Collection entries
>>
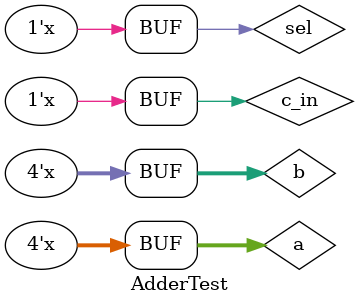
<source format=sv>
`timescale 1ns / 1ps


module AdderTest(

    );

    logic [3:0] a;
    logic [3:0] b;
    logic c_in;
    logic sel;

    logic [3:0] s;
    logic c_out;

    initial begin
	    a = 0;
	    b = 0;
	    c_in = 0;
	    sel = 0;
    end

    always begin
	    #1 b = b + 1;
	    #1 a = a + 1;
    end
    always begin
	    #32 c_in = ~c_in;
    end
    always begin
	    #48 sel = ~sel;
    end

    Adder adder_inst(
	    .a(a),
	    .b(b),
	    .c_in(c_in),
	    .sel(sel),
	    .s(s),
	    .c_out(c_out)
    );
endmodule

</source>
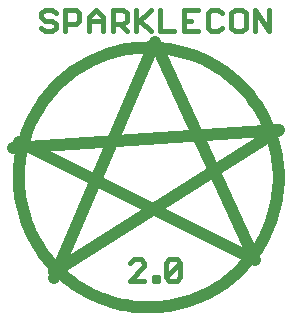
<source format=gto>
G75*
%MOIN*%
%OFA0B0*%
%FSLAX24Y24*%
%IPPOS*%
%LPD*%
%AMOC8*
5,1,8,0,0,1.08239X$1,22.5*
%
%ADD10C,0.0150*%
%ADD11C,0.0400*%
D10*
X004643Y007459D02*
X005116Y007933D01*
X005116Y008051D01*
X004998Y008170D01*
X004761Y008170D01*
X004643Y008051D01*
X004643Y007459D02*
X005116Y007459D01*
X005435Y007459D02*
X005553Y007459D01*
X005553Y007577D01*
X005435Y007577D01*
X005435Y007459D01*
X005830Y007577D02*
X006304Y008051D01*
X006304Y007577D01*
X006186Y007459D01*
X005949Y007459D01*
X005830Y007577D01*
X005830Y008051D01*
X005949Y008170D01*
X006186Y008170D01*
X006304Y008051D01*
X006431Y015774D02*
X006904Y015774D01*
X006668Y016129D02*
X006431Y016129D01*
X006431Y016484D02*
X006431Y015774D01*
X006113Y015774D02*
X005639Y015774D01*
X005639Y016484D01*
X005321Y016484D02*
X004847Y016011D01*
X004965Y016129D02*
X005321Y015774D01*
X004847Y015774D02*
X004847Y016484D01*
X004529Y016366D02*
X004529Y016129D01*
X004410Y016011D01*
X004055Y016011D01*
X004292Y016011D02*
X004529Y015774D01*
X004529Y016366D02*
X004410Y016484D01*
X004055Y016484D01*
X004055Y015774D01*
X003737Y015774D02*
X003737Y016248D01*
X003500Y016484D01*
X003263Y016248D01*
X003263Y015774D01*
X003263Y016129D02*
X003737Y016129D01*
X002945Y016129D02*
X002827Y016011D01*
X002471Y016011D01*
X002471Y015774D02*
X002471Y016484D01*
X002827Y016484D01*
X002945Y016366D01*
X002945Y016129D01*
X002153Y016011D02*
X002153Y015892D01*
X002035Y015774D01*
X001798Y015774D01*
X001679Y015892D01*
X001798Y016129D02*
X002035Y016129D01*
X002153Y016011D01*
X002153Y016366D02*
X002035Y016484D01*
X001798Y016484D01*
X001679Y016366D01*
X001679Y016248D01*
X001798Y016129D01*
X006431Y016484D02*
X006904Y016484D01*
X007223Y016366D02*
X007223Y015892D01*
X007341Y015774D01*
X007578Y015774D01*
X007696Y015892D01*
X007696Y016366D02*
X007578Y016484D01*
X007341Y016484D01*
X007223Y016366D01*
X008014Y016366D02*
X008014Y015892D01*
X008133Y015774D01*
X008370Y015774D01*
X008488Y015892D01*
X008488Y016366D01*
X008370Y016484D01*
X008133Y016484D01*
X008014Y016366D01*
X008806Y016484D02*
X008806Y015774D01*
X009280Y015774D02*
X008806Y016484D01*
X009280Y016484D02*
X009280Y015774D01*
D11*
X005456Y015428D02*
X002110Y007554D01*
X002110Y007750D02*
X009590Y012475D01*
X000732Y011884D01*
X000928Y012081D02*
X008802Y008144D01*
X005456Y015428D01*
X000928Y010900D02*
X000930Y011031D01*
X000936Y011163D01*
X000946Y011294D01*
X000960Y011425D01*
X000978Y011555D01*
X001000Y011684D01*
X001025Y011813D01*
X001055Y011941D01*
X001089Y012068D01*
X001126Y012195D01*
X001167Y012319D01*
X001212Y012443D01*
X001261Y012565D01*
X001313Y012686D01*
X001369Y012804D01*
X001429Y012922D01*
X001492Y013037D01*
X001559Y013150D01*
X001629Y013262D01*
X001702Y013371D01*
X001778Y013477D01*
X001858Y013582D01*
X001941Y013684D01*
X002027Y013783D01*
X002116Y013880D01*
X002208Y013974D01*
X002303Y014065D01*
X002400Y014154D01*
X002500Y014239D01*
X002603Y014321D01*
X002708Y014400D01*
X002815Y014476D01*
X002925Y014548D01*
X003037Y014617D01*
X003151Y014683D01*
X003266Y014745D01*
X003384Y014804D01*
X003503Y014859D01*
X003624Y014911D01*
X003747Y014958D01*
X003871Y015002D01*
X003996Y015043D01*
X004122Y015079D01*
X004250Y015112D01*
X004378Y015140D01*
X004507Y015165D01*
X004637Y015186D01*
X004767Y015203D01*
X004898Y015216D01*
X005029Y015225D01*
X005160Y015230D01*
X005292Y015231D01*
X005423Y015228D01*
X005555Y015221D01*
X005686Y015210D01*
X005816Y015195D01*
X005946Y015176D01*
X006076Y015153D01*
X006204Y015127D01*
X006332Y015096D01*
X006459Y015061D01*
X006585Y015023D01*
X006709Y014981D01*
X006833Y014935D01*
X006954Y014885D01*
X007074Y014832D01*
X007193Y014775D01*
X007310Y014715D01*
X007424Y014651D01*
X007537Y014583D01*
X007648Y014512D01*
X007757Y014438D01*
X007863Y014361D01*
X007967Y014280D01*
X008068Y014197D01*
X008167Y014110D01*
X008263Y014020D01*
X008356Y013927D01*
X008447Y013832D01*
X008534Y013734D01*
X008619Y013633D01*
X008700Y013530D01*
X008778Y013424D01*
X008853Y013316D01*
X008925Y013206D01*
X008993Y013094D01*
X009058Y012980D01*
X009119Y012863D01*
X009177Y012745D01*
X009231Y012625D01*
X009282Y012504D01*
X009329Y012381D01*
X009372Y012257D01*
X009411Y012132D01*
X009447Y012005D01*
X009478Y011877D01*
X009506Y011749D01*
X009530Y011620D01*
X009550Y011490D01*
X009566Y011359D01*
X009578Y011228D01*
X009586Y011097D01*
X009590Y010966D01*
X009590Y010834D01*
X009586Y010703D01*
X009578Y010572D01*
X009566Y010441D01*
X009550Y010310D01*
X009530Y010180D01*
X009506Y010051D01*
X009478Y009923D01*
X009447Y009795D01*
X009411Y009668D01*
X009372Y009543D01*
X009329Y009419D01*
X009282Y009296D01*
X009231Y009175D01*
X009177Y009055D01*
X009119Y008937D01*
X009058Y008820D01*
X008993Y008706D01*
X008925Y008594D01*
X008853Y008484D01*
X008778Y008376D01*
X008700Y008270D01*
X008619Y008167D01*
X008534Y008066D01*
X008447Y007968D01*
X008356Y007873D01*
X008263Y007780D01*
X008167Y007690D01*
X008068Y007603D01*
X007967Y007520D01*
X007863Y007439D01*
X007757Y007362D01*
X007648Y007288D01*
X007537Y007217D01*
X007425Y007149D01*
X007310Y007085D01*
X007193Y007025D01*
X007074Y006968D01*
X006954Y006915D01*
X006833Y006865D01*
X006709Y006819D01*
X006585Y006777D01*
X006459Y006739D01*
X006332Y006704D01*
X006204Y006673D01*
X006076Y006647D01*
X005946Y006624D01*
X005816Y006605D01*
X005686Y006590D01*
X005555Y006579D01*
X005423Y006572D01*
X005292Y006569D01*
X005160Y006570D01*
X005029Y006575D01*
X004898Y006584D01*
X004767Y006597D01*
X004637Y006614D01*
X004507Y006635D01*
X004378Y006660D01*
X004250Y006688D01*
X004122Y006721D01*
X003996Y006757D01*
X003871Y006798D01*
X003747Y006842D01*
X003624Y006889D01*
X003503Y006941D01*
X003384Y006996D01*
X003266Y007055D01*
X003151Y007117D01*
X003037Y007183D01*
X002925Y007252D01*
X002815Y007324D01*
X002708Y007400D01*
X002603Y007479D01*
X002500Y007561D01*
X002400Y007646D01*
X002303Y007735D01*
X002208Y007826D01*
X002116Y007920D01*
X002027Y008017D01*
X001941Y008116D01*
X001858Y008218D01*
X001778Y008323D01*
X001702Y008429D01*
X001629Y008538D01*
X001559Y008650D01*
X001492Y008763D01*
X001429Y008878D01*
X001369Y008996D01*
X001313Y009114D01*
X001261Y009235D01*
X001212Y009357D01*
X001167Y009481D01*
X001126Y009605D01*
X001089Y009732D01*
X001055Y009859D01*
X001025Y009987D01*
X001000Y010116D01*
X000978Y010245D01*
X000960Y010375D01*
X000946Y010506D01*
X000936Y010637D01*
X000930Y010769D01*
X000928Y010900D01*
M02*

</source>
<<
Among the entries above, copy exactly only the lines starting with the one containing "X004055Y016484D01*" and going through the one containing "X002945Y016129D01*", both ends included.

### Answer to this problem
X004055Y016484D01*
X004055Y015774D01*
X003737Y015774D02*
X003737Y016248D01*
X003500Y016484D01*
X003263Y016248D01*
X003263Y015774D01*
X003263Y016129D02*
X003737Y016129D01*
X002945Y016129D02*
X002827Y016011D01*
X002471Y016011D01*
X002471Y015774D02*
X002471Y016484D01*
X002827Y016484D01*
X002945Y016366D01*
X002945Y016129D01*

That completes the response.